Given entries:
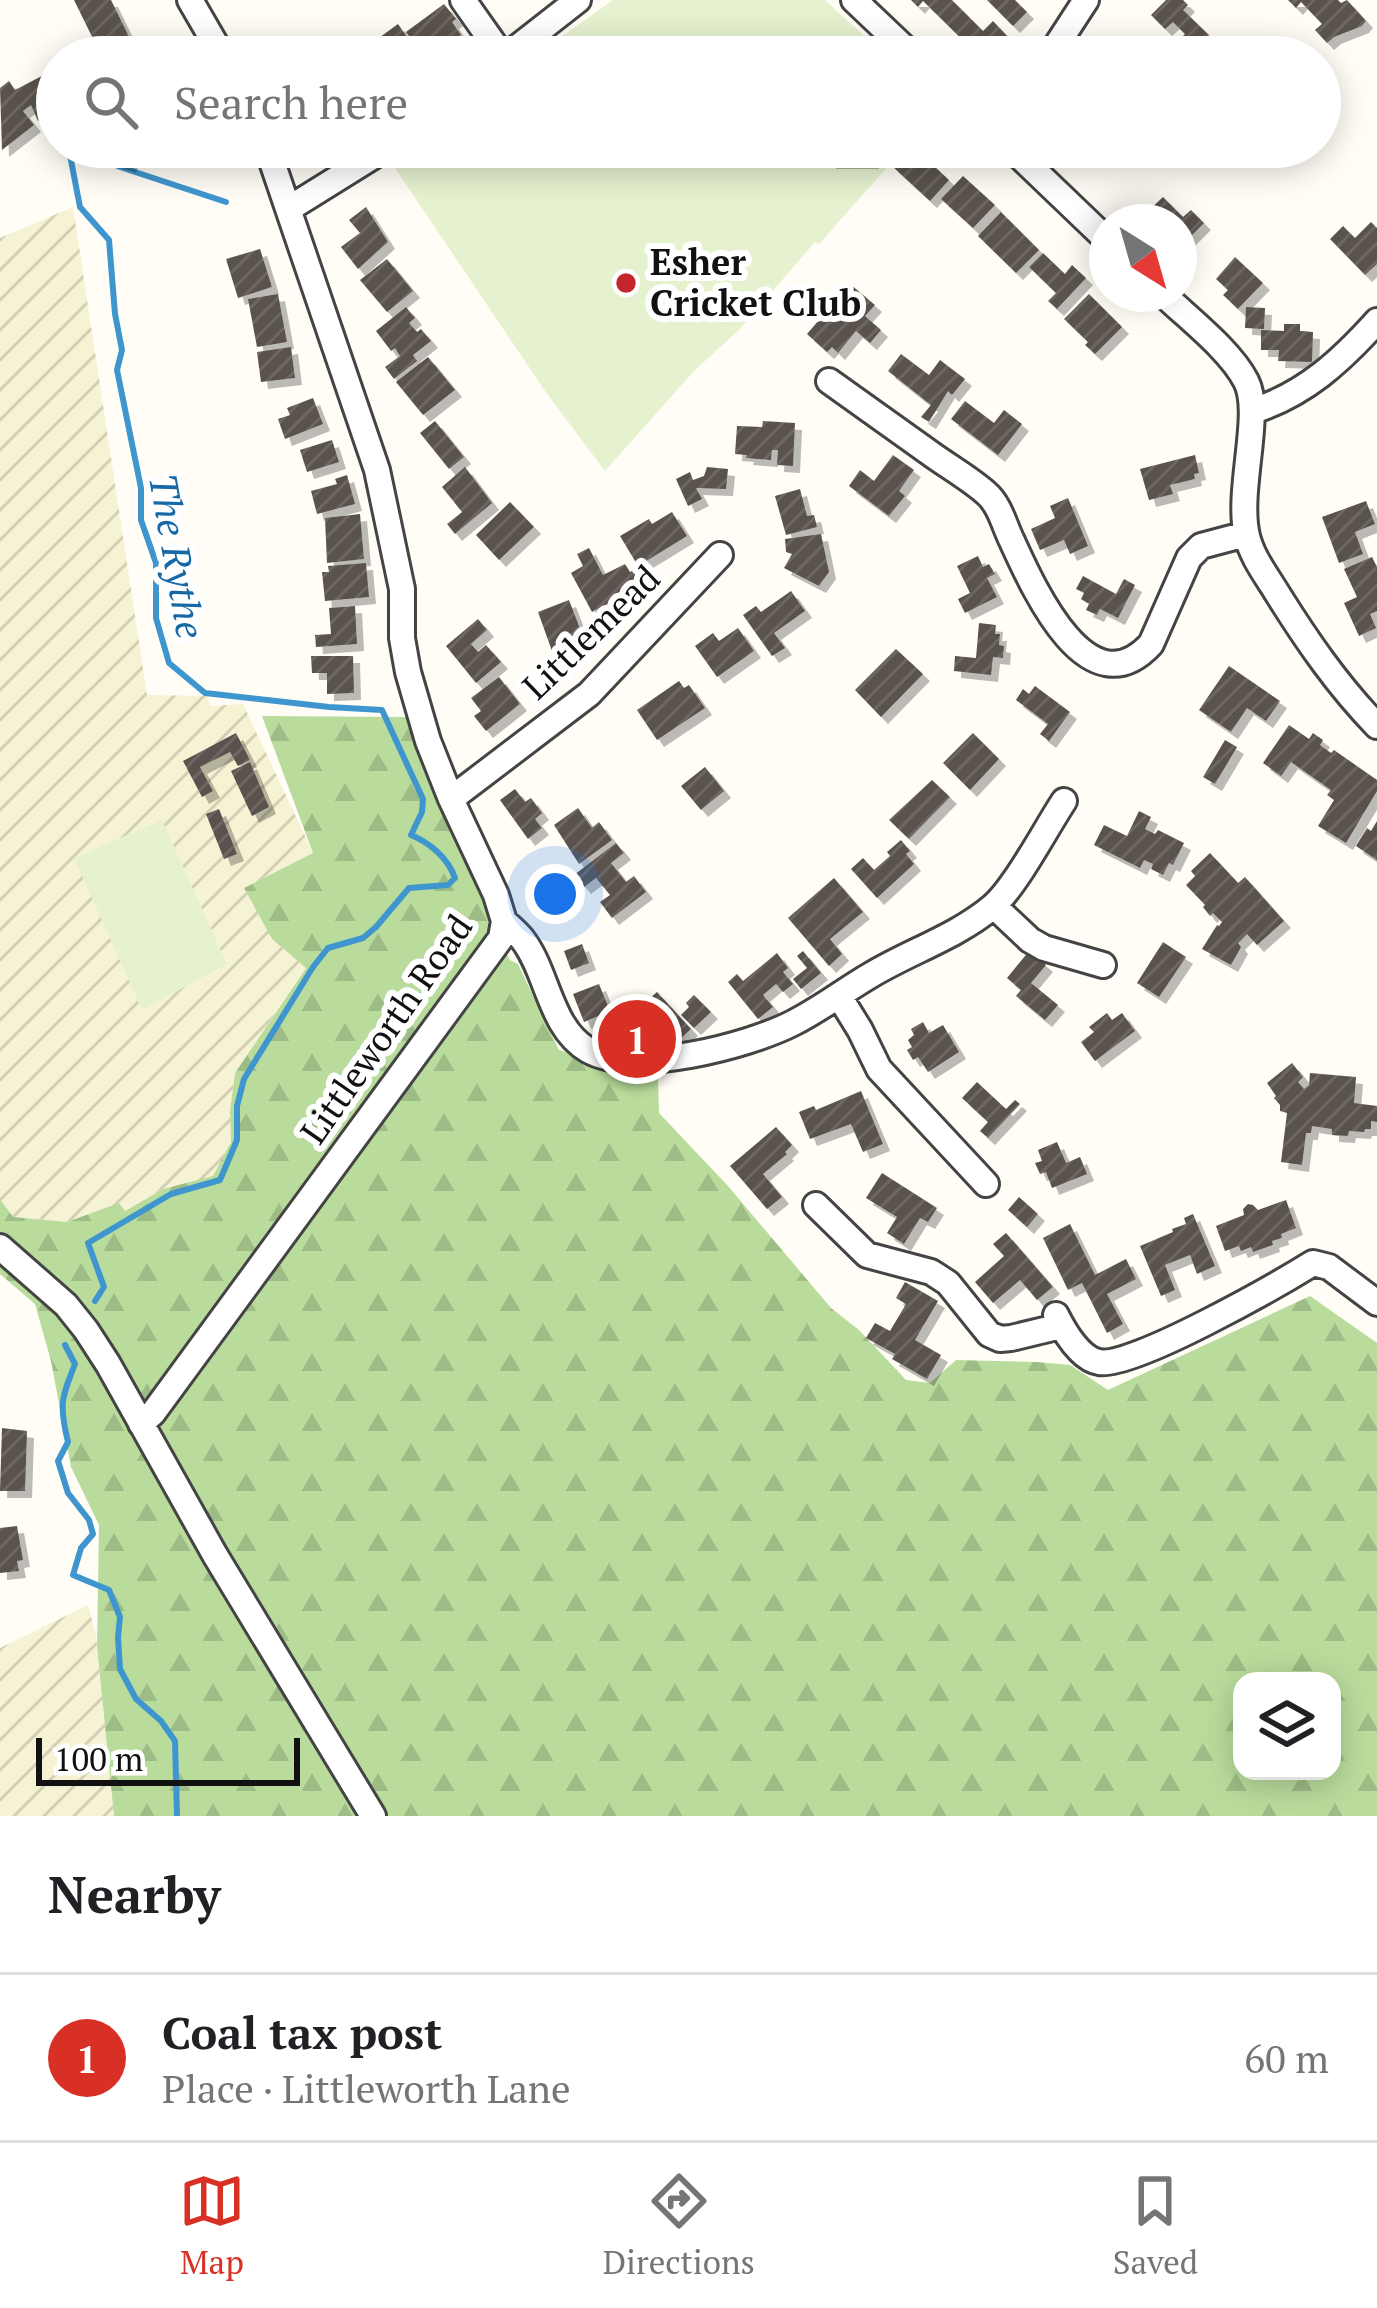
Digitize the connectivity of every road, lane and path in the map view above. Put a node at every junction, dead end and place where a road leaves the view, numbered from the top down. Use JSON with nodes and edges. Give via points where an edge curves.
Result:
{"nodes":[{"id":1,"x":190,"y":0,"type":"edge"},
{"id":2,"x":463,"y":0,"type":"edge"},
{"id":3,"x":578,"y":0,"type":"edge"},
{"id":4,"x":854,"y":0,"type":"edge"},
{"id":5,"x":1086,"y":0,"type":"edge"},
{"id":6,"x":211,"y":36,"type":"edge"},
{"id":7,"x":489,"y":36,"type":"edge"},
{"id":8,"x":531,"y":36,"type":"edge"},
{"id":9,"x":892,"y":36,"type":"edge"},
{"id":10,"x":1063,"y":36,"type":"edge"},
{"id":11,"x":275,"y":168,"type":"edge"},
{"id":12,"x":354,"y":168,"type":"edge"},
{"id":13,"x":1032,"y":168,"type":"edge"},
{"id":14,"x":290,"y":208,"type":"junction"},
{"id":15,"x":1089,"y":223,"type":"edge"},
{"id":16,"x":1182,"y":312,"type":"edge"},
{"id":17,"x":1377,"y":321,"type":"edge"},
{"id":18,"x":846,"y":383,"type":"dead end"},
{"id":19,"x":1252,"y":410,"type":"junction"},
{"id":20,"x":1246,"y":534,"type":"junction"},
{"id":21,"x":719,"y":555,"type":"dead end"},
{"id":22,"x":1377,"y":726,"type":"edge"},
{"id":23,"x":451,"y":799,"type":"junction"},
{"id":24,"x":1064,"y":801,"type":"dead end"},
{"id":25,"x":994,"y":906,"type":"junction"},
{"id":26,"x":503,"y":921,"type":"junction"},
{"id":27,"x":1103,"y":968,"type":"dead end"},
{"id":28,"x":839,"y":997,"type":"junction"},
{"id":29,"x":986,"y":1184,"type":"dead end"},
{"id":30,"x":816,"y":1205,"type":"dead end"},
{"id":31,"x":0,"y":1247,"type":"edge"},
{"id":32,"x":1377,"y":1303,"type":"edge"},
{"id":33,"x":141,"y":1424,"type":"junction"},
{"id":34,"x":374,"y":1816,"type":"edge"}],
"edges":[{"from":1,"to":6,"type":"street"},
{"from":2,"to":7,"type":"street"},
{"from":3,"to":8,"type":"street"},
{"from":4,"to":9,"type":"street"},
{"from":5,"to":10,"type":"street"},
{"from":11,"to":14,"type":"street","name":"Littleworth Road"},
{"from":12,"to":14,"type":"street"},
{"from":13,"to":15,"type":"street"},
{"from":14,"to":23,"type":"street","name":"Littleworth Road","via":[[377,470],[402,589],[408,672]]},
{"from":16,"to":19,"type":"street","via":[[1246,380]]},
{"from":17,"to":19,"type":"street","via":[[1325,375]]},
{"from":18,"to":20,"type":"street","via":[[990,496],[1062,632],[1099,662],[1132,661],[1144,652],[1189,558],[1201,546]]},
{"from":19,"to":20,"type":"street"},
{"from":20,"to":22,"type":"street","via":[[1297,625]]},
{"from":21,"to":23,"type":"street","name":"Littlemead","via":[[589,694]]},
{"from":23,"to":26,"type":"street","name":"Littleworth Road"},
{"from":24,"to":25,"type":"street"},
{"from":25,"to":27,"type":"street","via":[[1044,948]]},
{"from":25,"to":28,"type":"street"},
{"from":26,"to":28,"type":"street","via":[[523,939],[563,1024],[603,1058],[668,1058],[730,1046]]},
{"from":26,"to":33,"type":"street","name":"Littleworth Road","via":[[501,938]]},
{"from":28,"to":29,"type":"street","via":[[879,1069]]},
{"from":30,"to":32,"type":"street","via":[[867,1255],[948,1283],[989,1334],[1012,1338],[1058,1320],[1096,1363],[1120,1362],[1313,1264]]},
{"from":31,"to":33,"type":"street","via":[[86,1330]]},
{"from":33,"to":34,"type":"street"}]}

Activity: Within the material, find all lines that hold the word "junction" and show them.

Exercise result:
Digitize the connectivity of every road, lane and path in the map view above. Put a node at every junction, dead end and place where a road leaves the view, numbered from the top down. Use JSON with nodes and edges. Give via points where an edge curves.
{"id":14,"x":290,"y":208,"type":"junction"},
{"id":19,"x":1252,"y":410,"type":"junction"},
{"id":20,"x":1246,"y":534,"type":"junction"},
{"id":23,"x":451,"y":799,"type":"junction"},
{"id":25,"x":994,"y":906,"type":"junction"},
{"id":26,"x":503,"y":921,"type":"junction"},
{"id":28,"x":839,"y":997,"type":"junction"},
{"id":33,"x":141,"y":1424,"type":"junction"},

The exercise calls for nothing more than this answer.